E tuttavia in Italia, nella mentalità di larga parte della classe dirigente, persistono stereotipi e paternalismi verso i connazionali all’estero che rivelano un grave deficit di conoscenza del fenomeno, tanto da limitare le opportunità di valorizzarlo come preziosa realtà sulla quale investire. Per chi abbia un minimo d’interesse e d’umiltà, l’avvicinarsi alle nostre comunità all’estero consente di scoprire un patrimonio inimmaginabile di risorse umane, professionali ed imprenditoriali, così ben inserite in quelle società, che porta ai nostri connazionali, e quindi all’Italia, una messe di riconoscimenti e di prestigio, conquistati in decenni d’impegno, talvolta contro supponenze e pregiudizi. Oggi gli italiani all’estero sono considerati per il loro valore umano, sociale, creativo ed intellettuale. Hanno raggiunto risultati di rilievo in ogni campo di attività e nei ruoli di responsabilità assunti nei Paesi in cui vivono. Le generazioni seguite alla prima emigrazione esprimono adesso una schiera di personalità emergenti in ogni settore della vita sociale e civile, dall’imprenditoria alle professioni, dall’economia alle università, dalla ricerca alla politica, persino nei Parlamenti e nei Governi. Per gli Abruzzesi questo è ancor più evidente. Riscattando le condizioni di dignitosa povertà che furono alla base della loro emigrazione in ogni angolo del mondo, lasciando i borghi sulle montagne grame o i villaggi delle pianure ancora soggiogate dal latifondo, gli Abruzzesi si sono guadagnati dovunque rispetto e considerazione, specie nell’ultimo mezzo secolo, contribuendo crescita dei Paesi d’emigrazione. Una constatazione che riempie di legittimo orgoglio. Basti solo rilevare come il figlio d’un emigrato abruzzese in Belgio, Elio Di Rupo, sia oggi il Primo Ministro di quel Paese.

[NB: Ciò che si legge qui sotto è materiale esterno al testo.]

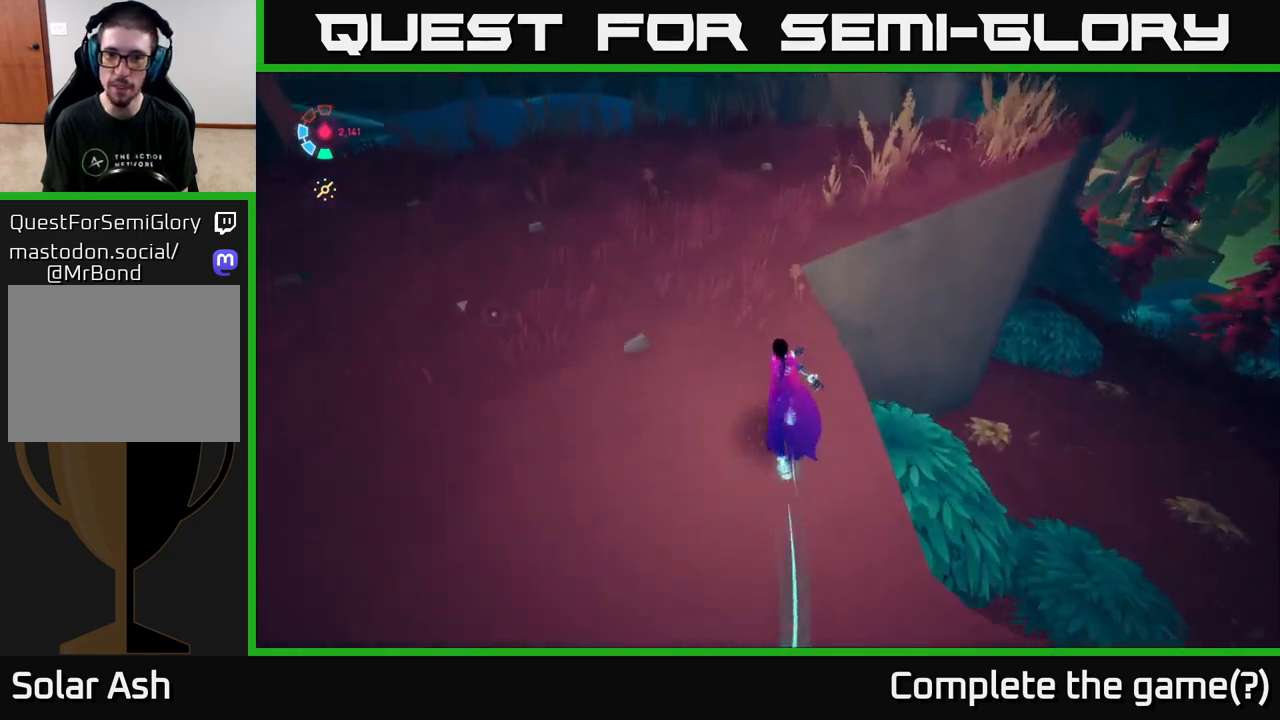
{"buttons": ["L2"], "left_stick": "up", "right_stick": "left", "events": [[250, "left_stick", "up"], [267, "right_stick", "left"]]}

Ma torniamo alla storia. Quando nel secondo dopoguerra si riaprì l’emigrazione, si ripresentarono problemi e difficoltà analoghi a quelli riscontrati a fine Ottocento. Ancora una volta si commise l’errore di considerare l’emigrazione di massa come strumento per alleviare la disoccupazione. Non si pensò che occorreva togliere subito all’agricoltura l’ancestrale carattere di occupazione non sufficientemente remunerata, oppressa com’era da intollerabili gravami, che occorreva non disperdere l’artigianato, che infine occorreva superare le barriere che avevano privato tante popolazioni, e per lungo tempo, della cultura e della formazione professionale. Insomma, si ricadde negli stessi errori, quando di quel salasso di forze non si riusciva a tener conto neanche dal punto di vista statistico, mentre era lo specchio della persistenza degli squilibri economici d’uno Stato ancora territorialmente incompiuto. Tutto veniva rimesso all’iniziativa privata, nella speranza che fosse in grado di approntare nuove opportunità di lavoro. Dunque è evidente come fosse naturale, in presenza d’una sordità sociale così palese, la fuga muta ed ostinata di chi non aveva neanche l’essenziale per sopravvivere. Non è il caso d’indagare se ci fosse o meno una coraggiosa spinta imprenditoriale in quegli italiani che tra difficoltà oggettive dovevano costruire uno Stato nuovo ed unitario, non solo a parole. Ma appare chiara l’insufficiente presa di coscienza dell’emigrazione come problema nazionale, come questione sociale ormai inquietante, come protesta silenziosa e sprezzante. E così l’emigrazione nacque con quel suo carattere, durato più d’un secolo, di spinta incontrollata ed incontrollabile, per mancanza d’un adeguato piano governativo, sia di sostegno ai partenti, sia per il riassorbimento in patria delle forze emigrate, nel contesto d’una politica economica programmata che almeno governasse l’emigrazione aiutandola sia nella fase dell’espatrio che in quella del rientro, con una serie di servizi e d’infrastrutture. Questo perché l’uscita dal Paese non fosse un atto d’arrischiata avventura ed il ritorno una faticosa reintegrazione.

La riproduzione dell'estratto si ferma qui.